Catlin gives a hypothetical example. “Say you want to know who is hot in the news today and who they are related to. It turns out Bill Gates is hot. You click on that and get the concept and the sentiments and the other people and companies that are mentioned around it, and may you find out that it’s about some energy company that he’s funding. You don’t have to have a great question at the start to find that out.”
Crucially, the software can pursue connections like this automatically, without a human involved. Which is why Lexalytics’ technology is also attractive to clients like Thomson Reuters, the financial news and services giant. Catlin says the organization is using Salient to tailor the input for algorithmic trading software that attempts to get ahead of the market by gathering trend information and Web buzz (what traders call “alpha”) faster than people can.
“Because they are Thomson Reuters, they have a very real-time stream of news, and they can dump that information into their trade execution system before anybody else can get it,” says Catlin. “They’ve found they can do 60 to 70 basis points better than the market when scoring sentiment on news.” (A basis point is a hundredth of a percent.)

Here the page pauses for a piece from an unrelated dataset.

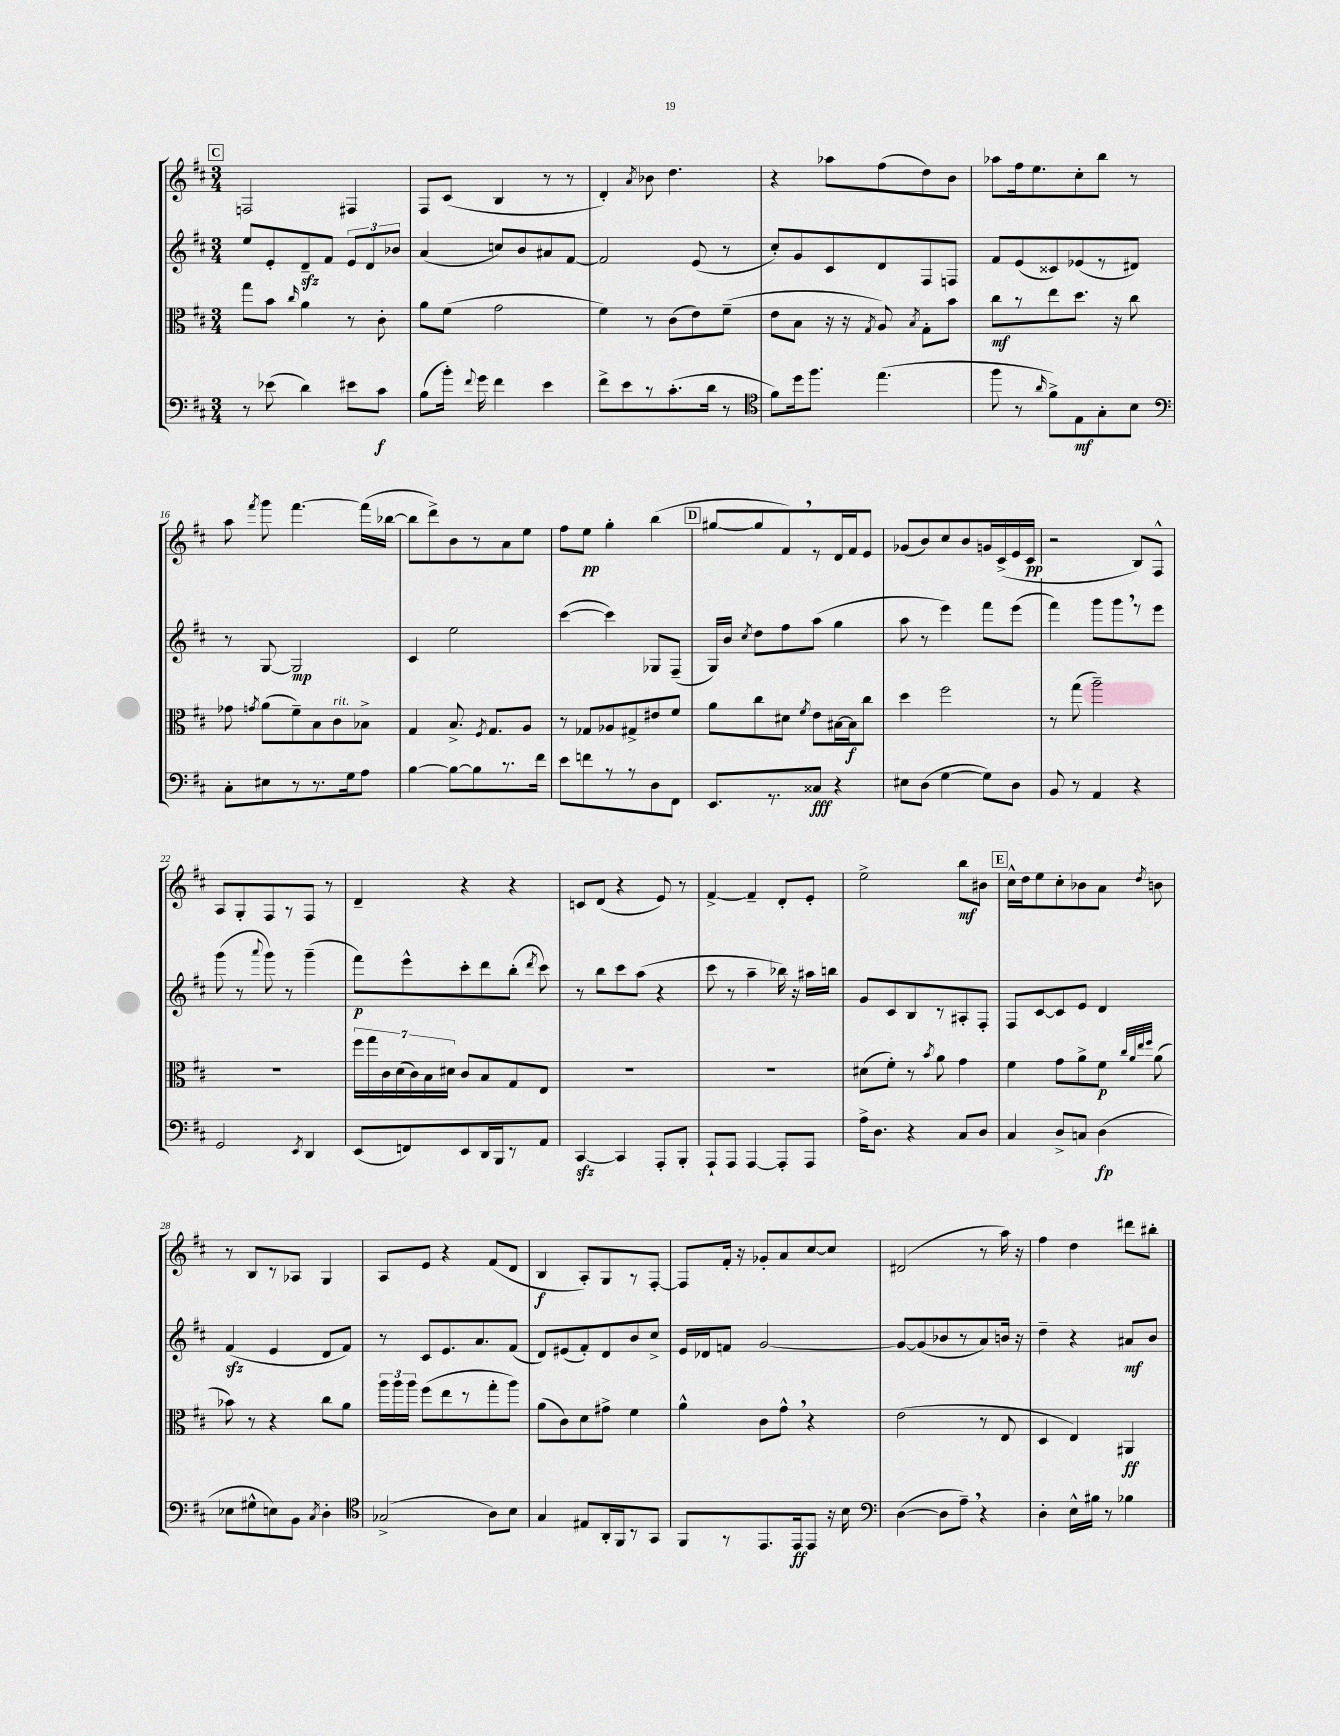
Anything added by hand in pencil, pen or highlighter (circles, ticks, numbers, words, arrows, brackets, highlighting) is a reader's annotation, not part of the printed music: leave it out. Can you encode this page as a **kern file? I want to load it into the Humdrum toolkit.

Lexalytics hasn’t taken any venture cash, and is operating at a profit. The startup shares sales and marketing expenses with UK-based Infonic, a document management company with which it has formed a joint venture. When I interviewed Catlin and Lexalytics marketing vice president Christine Sierra, it was the very first time they’d used the phone in their new office on Congress Street, just a stone’s throw from Thomson Financial.
Moving to Boston not only makes recruiting and growth easier, Catlin says, it also brings the company closer to other major customers like Endeca, Northern Light, and FAST, now a division of Microsoft. “The market seems to be quite receptive to this technology right now, and it’s easier to grow a business in a metro area like Boston than in Amherst,” says Catlin, who will split his time between the old Amherst office and the new Boston headquarters.
To make its technology accessible to companies outside the narrow fields of enterprise search or financial services, Lexalytics introduced a new Web-based service last week called Lexascope. It’s not a full-blown reputation monitoring platform—Catlin says the company has toyed with launching such a service, but doesn’t want to compete directly with its own customers. Rather, it’s an application programming interface, or API, that lets any organization plug their own Web monitoring applications into an online version of the Salient engine, which will trawl through articles, blogs, tweets, surveys, forums, and other documents and extract the major entities, themes, and sentiments. Aimed at marketers and content management specialists, the “freemium” service is available at no cost for up to 1,000 documents per day. For a $400 monthly fee, users can process up to 50,000 documents a day.
Many of the natural language processing, machine learning, and statistical modeling techniques behind sentiment extraction have been around for a decade or more. But as with Lexalytics itself, it’s only in the last couple of years that the parts have begun to mesh well, says Catlin.
“Back in 2003 or 2004, a lot of people were talking about it, but for the most part they couldn’t do it,” he says. “But as time goes by, hardware gets better and research comes out modifying the older techniques. We have glued a bunch of technology ideas together to come up with a whole that is more complete than any of the parts. You don’t have to stand on one foot and wave a rubber chicken counterclockwise to make it work. We are far enough downstream now so the stuff really works to solve real problems.”